Relações concomitantes e direito a pensão previdenciária.
segunda-feira, 7 de outubro de 2019
Atualizado às 09:24
O título do presente artigo reproduz a apresentação do Tema 529 no recente informativo do STF. O julgamento é relativo ao RE 1.045.273, de relatoria do ministro Alexandre de Moraes. O debate concreto não é propriamente sobre a possibilidade de concessão da pensão por morte no concubinato, mas, em contexto mais particular, trata do rateio do benefício previdenciário entre companheiros oriundos de relações hetero e homoafetiva. O texto do Tema 529 é "Possibilidade de reconhecimento jurídico de união estável e de relação homoafetiva concomitantes, com o consequente rateio de pensão por morte".
A questão jurídica não é propriamente nova. Historicamente, a divisão da pensão por morte sempre fora realizada administrativamente, sem maiores questionamentos. Todavia, desde o RE 397.762/BA, o tema sofreu reviravolta, na qual o STF, adotando premissas tipicamente civilistas, ignorou a finalidade protetiva do Direito Previdenciário e afastou o direito ao benefício na hipótese de concubinato, sob justificativa de ausência de amparo expresso na lei ou na Constituição.
Ironicamente, quase que simultaneamente, avançava no mesmo Tribunal o direito ao pensionamento nas relações homoafetivas, não obstante a mesma lacuna normativa.

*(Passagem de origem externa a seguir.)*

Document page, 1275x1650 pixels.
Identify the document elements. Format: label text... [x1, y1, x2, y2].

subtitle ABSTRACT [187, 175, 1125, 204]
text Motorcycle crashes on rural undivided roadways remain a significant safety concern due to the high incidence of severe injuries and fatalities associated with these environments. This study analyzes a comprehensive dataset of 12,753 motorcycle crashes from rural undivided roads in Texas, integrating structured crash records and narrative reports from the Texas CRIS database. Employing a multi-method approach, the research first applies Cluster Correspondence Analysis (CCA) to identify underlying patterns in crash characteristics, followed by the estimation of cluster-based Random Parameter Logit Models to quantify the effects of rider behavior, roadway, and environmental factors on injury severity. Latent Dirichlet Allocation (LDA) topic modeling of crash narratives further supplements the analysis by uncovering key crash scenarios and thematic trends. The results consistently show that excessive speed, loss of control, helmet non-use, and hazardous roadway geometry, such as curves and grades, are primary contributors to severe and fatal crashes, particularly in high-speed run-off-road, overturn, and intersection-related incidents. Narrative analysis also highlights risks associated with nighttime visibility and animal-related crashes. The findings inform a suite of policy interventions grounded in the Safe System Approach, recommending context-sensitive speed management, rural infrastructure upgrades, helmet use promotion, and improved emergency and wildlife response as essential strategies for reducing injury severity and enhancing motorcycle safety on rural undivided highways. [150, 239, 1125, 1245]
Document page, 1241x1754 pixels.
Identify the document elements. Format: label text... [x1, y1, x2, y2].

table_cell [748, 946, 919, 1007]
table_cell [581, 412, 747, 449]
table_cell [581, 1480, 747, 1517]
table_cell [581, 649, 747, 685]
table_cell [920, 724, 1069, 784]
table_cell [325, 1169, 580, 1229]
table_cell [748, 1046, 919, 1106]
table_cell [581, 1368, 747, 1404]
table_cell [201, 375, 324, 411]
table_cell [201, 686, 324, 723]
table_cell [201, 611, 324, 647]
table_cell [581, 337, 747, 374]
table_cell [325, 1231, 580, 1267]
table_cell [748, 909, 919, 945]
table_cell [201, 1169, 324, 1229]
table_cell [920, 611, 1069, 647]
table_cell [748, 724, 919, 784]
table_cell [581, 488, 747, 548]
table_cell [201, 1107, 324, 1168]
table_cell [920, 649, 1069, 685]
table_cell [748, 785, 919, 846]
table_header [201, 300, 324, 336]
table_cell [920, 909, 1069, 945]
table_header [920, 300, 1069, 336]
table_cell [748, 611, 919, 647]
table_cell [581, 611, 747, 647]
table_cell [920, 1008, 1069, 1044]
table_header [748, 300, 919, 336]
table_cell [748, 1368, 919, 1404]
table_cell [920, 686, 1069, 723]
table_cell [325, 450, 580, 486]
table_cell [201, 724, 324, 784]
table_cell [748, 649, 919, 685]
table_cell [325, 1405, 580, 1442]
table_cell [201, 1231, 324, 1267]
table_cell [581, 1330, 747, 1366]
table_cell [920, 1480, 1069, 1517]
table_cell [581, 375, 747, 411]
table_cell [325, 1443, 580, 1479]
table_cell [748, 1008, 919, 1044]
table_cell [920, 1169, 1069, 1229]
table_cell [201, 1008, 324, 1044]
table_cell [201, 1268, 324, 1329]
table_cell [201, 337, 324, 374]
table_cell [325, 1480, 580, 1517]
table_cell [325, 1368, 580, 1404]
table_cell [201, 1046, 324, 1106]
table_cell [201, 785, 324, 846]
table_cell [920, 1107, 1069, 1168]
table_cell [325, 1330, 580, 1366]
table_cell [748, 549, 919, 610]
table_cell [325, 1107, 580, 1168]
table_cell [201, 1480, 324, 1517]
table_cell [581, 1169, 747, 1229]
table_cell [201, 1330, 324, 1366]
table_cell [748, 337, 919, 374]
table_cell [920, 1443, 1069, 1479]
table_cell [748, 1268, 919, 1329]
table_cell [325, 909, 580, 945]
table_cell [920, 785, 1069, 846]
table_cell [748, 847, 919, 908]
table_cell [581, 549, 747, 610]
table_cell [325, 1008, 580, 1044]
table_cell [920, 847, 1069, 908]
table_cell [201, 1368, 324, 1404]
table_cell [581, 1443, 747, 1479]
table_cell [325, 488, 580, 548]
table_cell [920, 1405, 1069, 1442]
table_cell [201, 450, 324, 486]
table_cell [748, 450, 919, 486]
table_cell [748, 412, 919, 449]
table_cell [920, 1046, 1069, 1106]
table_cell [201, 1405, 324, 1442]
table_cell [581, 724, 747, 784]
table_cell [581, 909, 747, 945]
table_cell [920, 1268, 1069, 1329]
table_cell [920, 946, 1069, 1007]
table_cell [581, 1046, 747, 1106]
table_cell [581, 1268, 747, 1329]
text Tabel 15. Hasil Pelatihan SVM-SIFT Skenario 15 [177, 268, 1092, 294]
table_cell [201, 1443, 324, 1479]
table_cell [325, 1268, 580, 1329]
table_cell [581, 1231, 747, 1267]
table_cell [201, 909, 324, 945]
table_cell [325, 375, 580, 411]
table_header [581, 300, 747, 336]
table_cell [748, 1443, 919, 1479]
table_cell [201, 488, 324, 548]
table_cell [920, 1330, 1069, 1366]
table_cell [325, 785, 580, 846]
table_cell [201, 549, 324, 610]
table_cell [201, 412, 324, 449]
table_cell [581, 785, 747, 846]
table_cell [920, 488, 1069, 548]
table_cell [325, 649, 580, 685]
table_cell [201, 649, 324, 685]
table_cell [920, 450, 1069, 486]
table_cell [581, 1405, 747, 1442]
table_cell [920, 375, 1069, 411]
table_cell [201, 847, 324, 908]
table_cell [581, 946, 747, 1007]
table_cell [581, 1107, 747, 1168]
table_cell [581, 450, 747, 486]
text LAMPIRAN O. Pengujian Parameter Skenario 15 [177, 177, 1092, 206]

Neste caso, foram superadas convicções morais da sociedade sobre as relações amorosas em prol da preservação da cobertura previdenciária. Naquele, não. Como o destino não perdoa certas contradições, há agora, o xeque-mate da realidade social: mas é quando o "concubinato" é, na verdade, uma relação homoafetiva? Essa é a questão que se coloca no Tema 529.
Como tenho defendido nos últimos 20 anos, para fins estritamente previdenciários, pouco importa se a união estável visa ao casamento e o concubinato não. Os dependentes previdenciários são aferidos dentro de parâmetros sociais e econômicos, independente das convicções éticas da sociedade. A proteção social não se conforma a uma concepção ideal de vida e família; não visa a impor projetos de vida ou condutas dentro da moral dominante.
Da mesma forma, não se trata de chancelar uniões heterodoxas ou contrárias aos valores da sociedade, mas sim de assegurar os meios mínimos de vida aos segurados e seus dependentes econômicos. Não é, também, benesse estatal ou caridade alheia, mas forma de seguro social atuarialmente financiado para atender a tais situações, como o concubinato - hetero ou homoafetivo - que não podem ficar ao largo do sistema por contrariar padrões éticos de como a vida deve ser vivida.
Admitir, em tais casos, a prevalência de um conceito restritivo de união estável, ainda que previsto na Constituição, em detrimento do direito à vida e à previdência social (igualmente previstos na Constituição), é chegar a um resultado inadequado de ponderação, afastando aspectos fundamentais do bem-estar social em favor de um perfeccionismo ético que, no contexto previdenciário, não se sustenta.